11. A protocol independent multicast (PIM) router for use on a multi-access local area network (LAN) between a sender rendezvous point (RP) router and a multicast receiver, the PIM router comprising:

a) a storage device storing processor-executable instructions and a configurable first interval;

b) at least one processor which, when executing the processor-executable instructions, 1) responsive to a PIM interface of the PIM router booting up, A) starts a timer corresponding to the configured first interval, B) determines whether or not the PIM router is the DR on the PIM interface, C) upon determining that the timer has expired, redetermines whether or not the PIM router is the DR on the PIM interface, and D) responsive to a redetermination that the PIM router is the DR on the PIM interface, A) increases a DR priority value of the PIM router to reduce a likelihood that another PIM router on the LAN will replace the PIM router as DR, and B) sends a PIM HELLO message including the increased DR priority value.

12. The PIM router of claim 11 wherein the at least one processor, when executing the processor-executable instructions and responsive to a determination that the PIM router is the DR of the PIM interface, further

receives from a multicast receiver on a tree routed by the sender, an Internet Group Management Protocol (IGMP) join message,

forms PIM states,

sends a PIM join upstream to the sender, and

adds multicast routes once traffic is received by the PIM router.

13. The PIM router of claim 11 wherein the increased DR priority value is less than a maximum DR priority value.

14. The PIM router of claim 13 wherein another PIM router on the same LAN as the PIM router has been configured with a DR priority value greater than the increased DR priority value of the PIM router.

15. The PIM router of claim 11 wherein the first interval is configured to a value ranging from 2 to 10 seconds.

16. A non-transitory computer-readable medium storing a configured first interval for a PIM interface of a PIM router, and computer-executable instructions which, when executed by a least one processor, cause the at least one processor to perform a method for selecting as a designated router (DR), one of at least two protocol independent multicast (PIM) routers provided on a multi-access local area network (LAN) between a sender rendezvous point (RP) router and a multicast receiver, the computer-implemented method comprising:

a) responsive to the PIM interface of a first of the at least two PIM routers booting up, 1) starting, by the first PIM router, a timer corresponding to the configured first interval, 2) determining, by the first PIM router, whether or not it is the DR on the PIM interface, 3) upon determining that the timer has expired, redetermining, by the first PIM router, whether or not it is the DR on the PIM interface, and 4) responsive to a redetermination that the first PIM router is the DR on the PIM interface, A) increasing, by the first PIM router, a DR priority value of the first PIM router to reduce a likelihood that another of the at least two PIM routers will replace the first PIM router as DR, and B) sending on the PIM interface, by the first PIM router, a PIM HELLO message including the increased DR priority value.

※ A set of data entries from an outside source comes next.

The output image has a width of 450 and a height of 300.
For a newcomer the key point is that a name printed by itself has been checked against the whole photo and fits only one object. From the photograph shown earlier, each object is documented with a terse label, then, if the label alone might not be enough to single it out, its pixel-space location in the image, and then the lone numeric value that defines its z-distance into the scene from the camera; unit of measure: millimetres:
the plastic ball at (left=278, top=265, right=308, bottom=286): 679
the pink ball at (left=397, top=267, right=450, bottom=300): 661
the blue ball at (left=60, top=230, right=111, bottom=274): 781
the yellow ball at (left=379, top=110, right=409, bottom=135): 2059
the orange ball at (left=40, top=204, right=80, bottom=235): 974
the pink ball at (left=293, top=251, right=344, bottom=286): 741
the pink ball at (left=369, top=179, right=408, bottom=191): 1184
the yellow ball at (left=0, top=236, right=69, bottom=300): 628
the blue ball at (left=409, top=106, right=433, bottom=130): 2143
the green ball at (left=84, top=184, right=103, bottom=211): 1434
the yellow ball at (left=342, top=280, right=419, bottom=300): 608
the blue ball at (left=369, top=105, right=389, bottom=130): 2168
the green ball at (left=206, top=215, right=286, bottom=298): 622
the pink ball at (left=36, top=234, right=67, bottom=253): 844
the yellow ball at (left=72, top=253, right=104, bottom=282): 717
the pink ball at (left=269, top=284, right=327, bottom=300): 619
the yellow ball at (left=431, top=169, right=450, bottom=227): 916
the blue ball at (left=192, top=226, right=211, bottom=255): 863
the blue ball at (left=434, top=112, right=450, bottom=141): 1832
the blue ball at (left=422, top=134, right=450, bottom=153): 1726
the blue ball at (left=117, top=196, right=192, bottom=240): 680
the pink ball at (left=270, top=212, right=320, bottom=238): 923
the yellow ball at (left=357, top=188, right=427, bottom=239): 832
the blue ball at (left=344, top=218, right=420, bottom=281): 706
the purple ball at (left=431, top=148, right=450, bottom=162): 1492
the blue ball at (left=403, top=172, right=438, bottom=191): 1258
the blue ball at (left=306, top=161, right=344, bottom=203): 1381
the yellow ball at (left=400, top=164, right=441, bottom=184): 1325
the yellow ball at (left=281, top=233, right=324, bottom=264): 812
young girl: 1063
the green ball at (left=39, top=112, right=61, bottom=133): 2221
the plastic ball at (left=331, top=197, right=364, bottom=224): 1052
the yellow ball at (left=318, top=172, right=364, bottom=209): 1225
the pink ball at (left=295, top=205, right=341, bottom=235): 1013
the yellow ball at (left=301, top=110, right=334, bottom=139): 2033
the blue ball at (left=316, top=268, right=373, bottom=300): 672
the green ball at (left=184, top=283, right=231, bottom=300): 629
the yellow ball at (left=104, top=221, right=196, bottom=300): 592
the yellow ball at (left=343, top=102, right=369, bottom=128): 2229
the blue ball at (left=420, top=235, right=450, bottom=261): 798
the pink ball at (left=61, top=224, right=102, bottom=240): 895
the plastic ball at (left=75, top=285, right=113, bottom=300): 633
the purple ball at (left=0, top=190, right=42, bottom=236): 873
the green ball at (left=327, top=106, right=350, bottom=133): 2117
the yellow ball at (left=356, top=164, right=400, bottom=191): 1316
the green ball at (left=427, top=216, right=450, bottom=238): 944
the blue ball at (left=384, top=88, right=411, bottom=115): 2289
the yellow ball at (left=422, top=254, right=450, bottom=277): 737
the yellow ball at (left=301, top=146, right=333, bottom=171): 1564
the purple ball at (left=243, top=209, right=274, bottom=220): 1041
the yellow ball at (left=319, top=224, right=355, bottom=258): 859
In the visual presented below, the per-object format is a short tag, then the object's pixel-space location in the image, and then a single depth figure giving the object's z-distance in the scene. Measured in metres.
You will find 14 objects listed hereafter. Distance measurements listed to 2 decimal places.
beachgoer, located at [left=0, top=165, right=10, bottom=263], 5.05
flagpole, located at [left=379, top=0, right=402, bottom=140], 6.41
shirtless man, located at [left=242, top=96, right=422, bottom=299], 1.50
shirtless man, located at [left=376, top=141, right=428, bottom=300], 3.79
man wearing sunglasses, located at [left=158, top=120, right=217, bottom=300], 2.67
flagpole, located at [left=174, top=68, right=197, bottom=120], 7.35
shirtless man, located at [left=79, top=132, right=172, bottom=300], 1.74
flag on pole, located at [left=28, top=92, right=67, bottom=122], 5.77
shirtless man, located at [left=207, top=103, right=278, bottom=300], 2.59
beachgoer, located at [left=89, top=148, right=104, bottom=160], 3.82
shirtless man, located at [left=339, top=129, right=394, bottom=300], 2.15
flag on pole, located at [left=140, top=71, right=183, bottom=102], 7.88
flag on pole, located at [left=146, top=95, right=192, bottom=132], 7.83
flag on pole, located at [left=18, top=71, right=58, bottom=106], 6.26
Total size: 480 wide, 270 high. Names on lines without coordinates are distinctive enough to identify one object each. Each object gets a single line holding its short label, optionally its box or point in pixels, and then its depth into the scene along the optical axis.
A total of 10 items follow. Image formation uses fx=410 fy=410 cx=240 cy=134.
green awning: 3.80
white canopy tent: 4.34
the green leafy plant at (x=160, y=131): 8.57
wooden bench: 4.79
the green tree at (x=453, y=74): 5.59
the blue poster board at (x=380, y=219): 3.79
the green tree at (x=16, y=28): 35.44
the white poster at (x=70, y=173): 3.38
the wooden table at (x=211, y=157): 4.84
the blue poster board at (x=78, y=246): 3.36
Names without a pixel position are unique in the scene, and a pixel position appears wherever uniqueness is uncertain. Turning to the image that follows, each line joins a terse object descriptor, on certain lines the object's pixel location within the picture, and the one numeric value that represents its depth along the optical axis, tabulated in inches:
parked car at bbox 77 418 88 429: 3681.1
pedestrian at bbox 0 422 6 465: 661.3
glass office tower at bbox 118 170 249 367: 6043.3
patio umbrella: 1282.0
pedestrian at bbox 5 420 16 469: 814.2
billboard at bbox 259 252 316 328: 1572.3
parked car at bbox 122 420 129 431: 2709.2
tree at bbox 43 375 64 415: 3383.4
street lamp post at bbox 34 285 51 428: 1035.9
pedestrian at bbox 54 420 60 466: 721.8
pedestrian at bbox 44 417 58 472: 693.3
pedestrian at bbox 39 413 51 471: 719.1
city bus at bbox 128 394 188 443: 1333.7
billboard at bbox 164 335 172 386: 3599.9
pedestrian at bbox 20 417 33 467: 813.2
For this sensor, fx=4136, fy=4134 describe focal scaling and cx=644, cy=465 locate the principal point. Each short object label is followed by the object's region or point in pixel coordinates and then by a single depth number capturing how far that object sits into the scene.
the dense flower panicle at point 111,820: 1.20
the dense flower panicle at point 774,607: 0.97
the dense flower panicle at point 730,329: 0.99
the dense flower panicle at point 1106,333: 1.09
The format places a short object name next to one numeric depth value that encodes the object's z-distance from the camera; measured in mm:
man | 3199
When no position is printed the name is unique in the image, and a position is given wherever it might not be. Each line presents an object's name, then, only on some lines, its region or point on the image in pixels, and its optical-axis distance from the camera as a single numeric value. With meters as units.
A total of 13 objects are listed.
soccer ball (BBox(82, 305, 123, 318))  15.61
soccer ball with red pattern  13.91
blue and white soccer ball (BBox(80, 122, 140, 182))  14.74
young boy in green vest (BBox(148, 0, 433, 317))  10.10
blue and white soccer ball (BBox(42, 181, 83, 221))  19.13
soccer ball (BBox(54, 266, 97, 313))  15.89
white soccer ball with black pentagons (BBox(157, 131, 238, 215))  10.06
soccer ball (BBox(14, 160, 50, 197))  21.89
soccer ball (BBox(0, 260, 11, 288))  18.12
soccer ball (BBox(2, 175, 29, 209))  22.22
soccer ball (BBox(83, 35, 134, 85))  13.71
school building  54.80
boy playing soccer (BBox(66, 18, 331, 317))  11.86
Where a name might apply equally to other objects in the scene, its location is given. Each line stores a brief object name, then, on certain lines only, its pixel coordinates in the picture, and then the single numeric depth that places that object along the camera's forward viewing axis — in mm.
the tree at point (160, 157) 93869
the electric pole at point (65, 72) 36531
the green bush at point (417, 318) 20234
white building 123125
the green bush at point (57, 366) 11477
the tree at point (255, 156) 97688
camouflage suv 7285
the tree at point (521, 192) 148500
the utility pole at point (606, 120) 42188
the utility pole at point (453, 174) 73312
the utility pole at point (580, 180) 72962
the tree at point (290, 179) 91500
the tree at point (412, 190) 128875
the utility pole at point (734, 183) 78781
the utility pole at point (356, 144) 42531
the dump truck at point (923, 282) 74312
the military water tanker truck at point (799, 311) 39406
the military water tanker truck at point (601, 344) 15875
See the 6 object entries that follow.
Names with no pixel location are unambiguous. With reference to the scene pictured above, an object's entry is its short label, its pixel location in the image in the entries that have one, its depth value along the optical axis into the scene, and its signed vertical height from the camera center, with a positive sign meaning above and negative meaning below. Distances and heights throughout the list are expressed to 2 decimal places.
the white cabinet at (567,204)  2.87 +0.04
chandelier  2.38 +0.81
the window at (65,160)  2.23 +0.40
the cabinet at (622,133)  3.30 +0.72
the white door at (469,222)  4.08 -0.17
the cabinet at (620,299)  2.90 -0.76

17. The non-transitory computer-readable medium of claim 16 wherein the method further includes, responsive to a determination that the first PIM router is the DR of the PIM interface:

b) receiving, by the first PIM router, from a multicast receiver on a tree routed by the sender, an Internet Group Management Protocol (IGMP) join message;

c) forming, by the first PIM router, PIM states;

d) sending, by the first PIM router, a PIM join upstream to the sender; and

e) adding, by the first PIM router, multicast routes once traffic is received by the first PIM router.

18. The non-transitory computer-readable medium of claim 16 wherein the increased DR priority value is less than a maximum DR priority value.

19. The non-transitory computer-readable medium of claim 16 wherein the first interval is configured to a value ranging from 2 to 10 seconds.